Despite the relatively low elevation of 667 metres, some of the coldest temperatures in Australia are often recorded at Butlers Gorge, due to being further south and more exposed to cold westerly airmasses than Liawenee to the north-east.

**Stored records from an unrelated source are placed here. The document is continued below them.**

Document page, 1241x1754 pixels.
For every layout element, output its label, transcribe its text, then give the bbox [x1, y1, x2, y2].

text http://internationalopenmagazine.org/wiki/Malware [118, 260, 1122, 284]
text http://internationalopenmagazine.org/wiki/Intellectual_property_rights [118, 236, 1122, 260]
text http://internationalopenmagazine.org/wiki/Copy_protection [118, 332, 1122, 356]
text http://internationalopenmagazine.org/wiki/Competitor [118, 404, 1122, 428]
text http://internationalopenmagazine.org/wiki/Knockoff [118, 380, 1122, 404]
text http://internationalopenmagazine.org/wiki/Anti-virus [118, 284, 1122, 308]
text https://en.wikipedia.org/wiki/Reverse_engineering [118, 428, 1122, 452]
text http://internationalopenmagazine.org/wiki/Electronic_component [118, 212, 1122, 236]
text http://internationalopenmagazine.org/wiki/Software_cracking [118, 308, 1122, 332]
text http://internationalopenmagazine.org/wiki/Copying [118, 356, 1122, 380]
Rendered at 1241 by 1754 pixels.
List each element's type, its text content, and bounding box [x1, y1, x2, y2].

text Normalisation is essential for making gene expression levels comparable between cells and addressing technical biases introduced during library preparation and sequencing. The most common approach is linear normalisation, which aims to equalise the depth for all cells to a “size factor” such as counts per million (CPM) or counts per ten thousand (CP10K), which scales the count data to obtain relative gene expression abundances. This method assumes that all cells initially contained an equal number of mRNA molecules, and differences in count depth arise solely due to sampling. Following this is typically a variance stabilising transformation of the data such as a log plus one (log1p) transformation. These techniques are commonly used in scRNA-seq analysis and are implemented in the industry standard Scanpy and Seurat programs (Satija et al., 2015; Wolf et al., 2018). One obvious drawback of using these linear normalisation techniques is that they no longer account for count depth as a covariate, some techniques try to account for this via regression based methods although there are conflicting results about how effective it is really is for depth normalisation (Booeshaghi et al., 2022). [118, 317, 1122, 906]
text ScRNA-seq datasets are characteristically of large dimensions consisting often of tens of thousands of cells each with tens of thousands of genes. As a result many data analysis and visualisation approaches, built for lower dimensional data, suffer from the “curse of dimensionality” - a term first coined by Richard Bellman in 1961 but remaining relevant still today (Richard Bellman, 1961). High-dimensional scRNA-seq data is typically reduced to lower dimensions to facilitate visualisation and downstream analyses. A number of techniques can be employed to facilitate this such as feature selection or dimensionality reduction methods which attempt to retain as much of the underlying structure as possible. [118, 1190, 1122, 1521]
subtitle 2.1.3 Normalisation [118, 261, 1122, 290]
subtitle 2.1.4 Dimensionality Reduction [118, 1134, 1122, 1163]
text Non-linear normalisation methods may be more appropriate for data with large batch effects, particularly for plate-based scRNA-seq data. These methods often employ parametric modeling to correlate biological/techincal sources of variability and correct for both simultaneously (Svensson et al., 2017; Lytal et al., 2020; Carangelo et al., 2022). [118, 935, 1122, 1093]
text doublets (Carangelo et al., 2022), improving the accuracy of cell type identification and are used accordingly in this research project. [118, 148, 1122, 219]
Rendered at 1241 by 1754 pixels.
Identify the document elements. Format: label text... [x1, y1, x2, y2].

Climate data for Butlers Gorge (1941–2023); 667 m AMSL; 42.28° S, 146.28° E
| Month | Jan | Feb | Mar | Apr | May | Jun | Jul | Aug | Sep | Oct | Nov | Dec | Year |
| Record high °C (°F) | 34.4 (93.9) | 33.5 (92.3) | 31.9 (89.4) | 25.0 (77.0) | 22.0 (71.6) | 18.3 (64.9) | 16.1 (61.0) | 18.9 (66.0) | 24.4 (75.9) | 26.8 (80.2) | 30.3 (86.5) | 32.9 (91.2) | 34.4 (93.9) |
| Mean daily maximum °C (°F) | 19.0 (66.2) | 18.8 (65.8) | 16.6 (61.9) | 13.1 (55.6) | 10.0 (50.0) | 7.8 (46.0) | 7.1 (44.8) | 8.0 (46.4) | 10.2 (50.4) | 12.6 (54.7) | 14.8 (58.6) | 16.8 (62.2) | 12.9 (55.2) |
| Mean daily minimum °C (°F) | 6.5 (43.7) | 6.2 (43.2) | 5.2 (41.4) | 3.4 (38.1) | 1.8 (35.2) | 0.3 (32.5) | −0.3 (31.5) | 0.1 (32.2) | 1.1 (34.0) | 2.4 (36.3) | 4.0 (39.2) | 5.5 (41.9) | 3.0 (37.4) |
| Record low °C (°F) | −2.8 (27.0) | −2.5 (27.5) | −4.4 (24.1) | −5.7 (21.7) | −6.7 (19.9) | −13.0 (8.6) | −12.5 (9.5) | −12.2 (10.0) | −6.5 (20.3) | −5.7 (21.7) | −5.5 (22.1) | −3.3 (26.1) | −13.0 (8.6) |
| Average precipitation mm (inches) | 92.1 (3.63) | 80.0 (3.15) | 101.2 (3.98) | 139.0 (5.47) | 162.6 (6.40) | 151.1 (5.95) | 177.7 (7.00) | 185.1 (7.29) | 168.5 (6.63) | 159.0 (6.26) | 135.3 (5.33) | 124.0 (4.88) | 1,677.6 (66.05) |
| Average precipitation days (≥ 0.2 mm) | 15.0 | 12.9 | 16.4 | 19.4 | 21.7 | 21.0 | 23.5 | 23.9 | 21.8 | 21.3 | 19.3 | 18.2 | 234.4 |
| Average afternoon relative humidity (%) | 56 | 62 | 64 | 69 | 77 | 80 | 80 | 75 | 67 | 66 | 63 | 59 | 68 |
| Mean monthly sunshine hours | 244.9 | 220.4 | 176.7 | 126.0 | 86.8 | 75.0 | 77.5 | 99.2 | 117.0 | 176.7 | 189.0 | 201.5 | 1,790.7 |
Source 1: Butlers Gorge (general data, 1941–2023)
Source 2: Lake St Clair (HEC, sunshine 1964–1989)

==Road infrastructure==
The C603 route (Butlers Gorge Road) enters from the south-east and terminates at the Lake King William Dam.